> SOAL:
(1) Menurut teks bacaan, siapa shahabat yang asalnya Nashrani kemudian masuk Islam?
(2) Salin persis bagian teks bacaan mulai dari "Dalam ayat ini" sampai dengan "kepada selain Allah.".
(3) Sebutkan semua vonis terhadap orang-orang Nashrani di awal teks bacaan yang diawali dengan kata "Mereka telah".

------ TEKS BACAAN

Dalam ayat ini Allah vonis orang-orang Nashrani sebagai berikut:
– Mereka telah mempertuhankan para ahli ilmu dan para rahib
– Mereka telah beribadah kepada selain Allah.
– Mereka telah melanggar Laa ilaaha illallaah
– Mereka telah musyrik
– Juga para ahli ilmu dan para rahib tersebut Allah vonis mereka sebagai Arbaab.
Imam At Tirmidzi rahimahullah meriwayatkan, bahwa ketika ayat ini dibacakan oleh Rasulullah shalallahu ‘alaihi wa sallam di
hadapan ‘Adiy ibnu Hatim (seorang shahabat yang asalnya Nashrani
kemudian masuk Islam), ‘Adiy ibnu Hatim mendengar ayat-ayat ini dengan
vonis-vonis tadi, maka ‘Adiy mengatakan: “Kami (orang-orang Nashrani) tidak pernah shalat atau sujud kepada alim ulama dan rahib (pendeta) kami”,
Jadi maksudnya dalam benak orang-orang Nashrani adalah; kenapa Allah
memvonis kami telah mempertuhankan mereka, atau apa bentuk penyekutuan
atau penuhanan yang telah kami lakukan sehingga kami disebut telah
beribadah kepada mereka padahal kami tidak pernah shalat atau sujud atau
memohon-mohon kepada mereka? Maka Rasul mengatakan: “Bukankah
mereka (alim ulama dan para rahib) menghalalkan apa yang Allah haramkan
terus kalian ikut menghalalkannya, dan bukankah mereka telah
mengharamkan apa yang Allah halalkan terus kalian ikut mengharamkannya?” Lalu ‘Adiy menjawab: “Ya”, Rasul berkata lagi: “Itulah bentuk peribadatan mereka (orang Nashrani) kepada mereka (alim ulama dan para rahib).”

------------
------ BARIS DATA

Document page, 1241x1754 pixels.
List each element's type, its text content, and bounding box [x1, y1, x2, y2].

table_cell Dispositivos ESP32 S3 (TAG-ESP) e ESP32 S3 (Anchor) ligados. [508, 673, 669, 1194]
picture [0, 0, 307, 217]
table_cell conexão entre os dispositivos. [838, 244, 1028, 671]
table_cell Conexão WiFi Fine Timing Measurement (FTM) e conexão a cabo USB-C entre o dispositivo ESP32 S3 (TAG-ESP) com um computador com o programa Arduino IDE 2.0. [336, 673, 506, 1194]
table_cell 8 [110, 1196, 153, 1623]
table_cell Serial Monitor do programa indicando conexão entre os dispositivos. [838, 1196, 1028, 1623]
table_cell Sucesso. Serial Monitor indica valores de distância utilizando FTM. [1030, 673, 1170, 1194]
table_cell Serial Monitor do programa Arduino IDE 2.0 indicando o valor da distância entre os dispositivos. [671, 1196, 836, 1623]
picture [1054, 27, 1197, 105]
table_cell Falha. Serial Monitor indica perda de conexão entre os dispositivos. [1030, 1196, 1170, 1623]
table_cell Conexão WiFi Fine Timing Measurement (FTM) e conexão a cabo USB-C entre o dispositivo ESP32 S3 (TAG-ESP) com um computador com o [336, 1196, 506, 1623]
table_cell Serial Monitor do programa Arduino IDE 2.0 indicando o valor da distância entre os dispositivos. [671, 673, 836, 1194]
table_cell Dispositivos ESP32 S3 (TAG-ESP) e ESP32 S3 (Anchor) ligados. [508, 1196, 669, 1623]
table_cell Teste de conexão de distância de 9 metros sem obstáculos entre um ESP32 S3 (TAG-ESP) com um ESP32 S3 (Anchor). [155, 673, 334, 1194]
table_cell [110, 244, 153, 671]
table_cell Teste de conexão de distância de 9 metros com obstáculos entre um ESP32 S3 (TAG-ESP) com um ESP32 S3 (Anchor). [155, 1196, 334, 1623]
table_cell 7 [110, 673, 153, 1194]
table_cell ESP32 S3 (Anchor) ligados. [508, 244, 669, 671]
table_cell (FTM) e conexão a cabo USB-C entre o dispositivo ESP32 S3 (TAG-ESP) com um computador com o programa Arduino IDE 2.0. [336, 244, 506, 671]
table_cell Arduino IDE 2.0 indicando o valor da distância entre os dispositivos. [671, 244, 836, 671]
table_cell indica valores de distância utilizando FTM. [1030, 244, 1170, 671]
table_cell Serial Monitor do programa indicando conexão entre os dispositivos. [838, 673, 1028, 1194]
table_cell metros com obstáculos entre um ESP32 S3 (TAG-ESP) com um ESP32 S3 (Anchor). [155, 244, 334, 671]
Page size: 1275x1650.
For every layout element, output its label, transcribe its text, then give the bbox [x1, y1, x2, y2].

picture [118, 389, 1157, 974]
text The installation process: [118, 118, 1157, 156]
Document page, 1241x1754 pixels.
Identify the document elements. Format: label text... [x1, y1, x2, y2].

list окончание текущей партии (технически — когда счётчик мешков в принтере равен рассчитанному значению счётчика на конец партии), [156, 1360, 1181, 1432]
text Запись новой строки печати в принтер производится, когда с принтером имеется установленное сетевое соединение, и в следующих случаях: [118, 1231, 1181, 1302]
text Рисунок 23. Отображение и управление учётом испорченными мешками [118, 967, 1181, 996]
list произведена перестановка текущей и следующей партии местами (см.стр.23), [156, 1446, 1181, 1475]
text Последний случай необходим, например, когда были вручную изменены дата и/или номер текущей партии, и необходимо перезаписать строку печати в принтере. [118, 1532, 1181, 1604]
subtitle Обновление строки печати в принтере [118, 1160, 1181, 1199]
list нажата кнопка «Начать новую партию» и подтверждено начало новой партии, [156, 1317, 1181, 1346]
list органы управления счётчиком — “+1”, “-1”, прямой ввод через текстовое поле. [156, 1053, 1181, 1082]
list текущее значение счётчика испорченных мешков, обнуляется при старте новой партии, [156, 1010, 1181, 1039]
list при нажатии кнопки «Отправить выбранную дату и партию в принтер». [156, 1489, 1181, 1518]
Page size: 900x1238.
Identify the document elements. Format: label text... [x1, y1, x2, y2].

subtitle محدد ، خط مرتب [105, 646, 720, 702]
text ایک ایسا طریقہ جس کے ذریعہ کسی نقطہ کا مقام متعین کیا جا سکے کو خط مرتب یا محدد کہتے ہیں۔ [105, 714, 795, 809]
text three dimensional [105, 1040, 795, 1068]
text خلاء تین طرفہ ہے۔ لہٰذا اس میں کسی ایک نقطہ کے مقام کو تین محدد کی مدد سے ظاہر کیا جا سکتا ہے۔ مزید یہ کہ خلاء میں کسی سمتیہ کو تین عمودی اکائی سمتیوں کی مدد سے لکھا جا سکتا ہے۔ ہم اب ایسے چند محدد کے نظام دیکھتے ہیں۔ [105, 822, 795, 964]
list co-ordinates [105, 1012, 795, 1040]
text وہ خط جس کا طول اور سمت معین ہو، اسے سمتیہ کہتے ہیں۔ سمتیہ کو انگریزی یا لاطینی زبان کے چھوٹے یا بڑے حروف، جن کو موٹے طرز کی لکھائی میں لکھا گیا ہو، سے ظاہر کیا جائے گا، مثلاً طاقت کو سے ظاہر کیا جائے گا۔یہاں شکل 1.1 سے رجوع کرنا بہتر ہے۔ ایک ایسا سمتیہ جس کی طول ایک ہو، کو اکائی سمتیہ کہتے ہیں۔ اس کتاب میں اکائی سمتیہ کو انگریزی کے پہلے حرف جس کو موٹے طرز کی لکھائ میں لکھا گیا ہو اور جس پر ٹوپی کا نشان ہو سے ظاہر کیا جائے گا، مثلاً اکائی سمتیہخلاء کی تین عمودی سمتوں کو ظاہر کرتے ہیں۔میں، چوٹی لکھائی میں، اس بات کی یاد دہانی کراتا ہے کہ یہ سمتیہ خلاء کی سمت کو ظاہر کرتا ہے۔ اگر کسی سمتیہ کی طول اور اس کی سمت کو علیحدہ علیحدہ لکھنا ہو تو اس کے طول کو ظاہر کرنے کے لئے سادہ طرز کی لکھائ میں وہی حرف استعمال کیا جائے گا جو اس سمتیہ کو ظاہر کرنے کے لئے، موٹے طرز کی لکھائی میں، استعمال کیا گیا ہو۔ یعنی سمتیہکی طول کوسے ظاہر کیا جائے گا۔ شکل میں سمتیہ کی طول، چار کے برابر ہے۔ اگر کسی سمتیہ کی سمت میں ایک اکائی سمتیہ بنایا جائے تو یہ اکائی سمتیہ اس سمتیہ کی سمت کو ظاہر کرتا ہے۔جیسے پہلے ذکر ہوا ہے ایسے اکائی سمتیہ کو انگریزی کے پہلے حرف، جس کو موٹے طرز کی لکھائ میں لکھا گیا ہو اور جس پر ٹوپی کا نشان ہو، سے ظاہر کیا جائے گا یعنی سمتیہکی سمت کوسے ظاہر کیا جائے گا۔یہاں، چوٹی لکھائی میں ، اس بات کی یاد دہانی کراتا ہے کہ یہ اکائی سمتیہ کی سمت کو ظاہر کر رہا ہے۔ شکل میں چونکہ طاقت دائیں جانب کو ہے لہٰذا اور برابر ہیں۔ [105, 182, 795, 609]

------------

> JAWABAN:
(1) ‘Adiy ibnu Hatim.

(2)
Dalam ayat ini Allah vonis orang-orang Nashrani sebagai berikut:
– Mereka telah mempertuhankan para ahli ilmu dan para rahib
– Mereka telah beribadah kepada selain Allah.

(3)
- Mereka telah mempertuhankan para ahli ilmu dan para rahib
- Mereka telah beribadah kepada selain Allah
- Mereka telah melanggar Laa ilaaha illallaah
- Mereka telah musyrik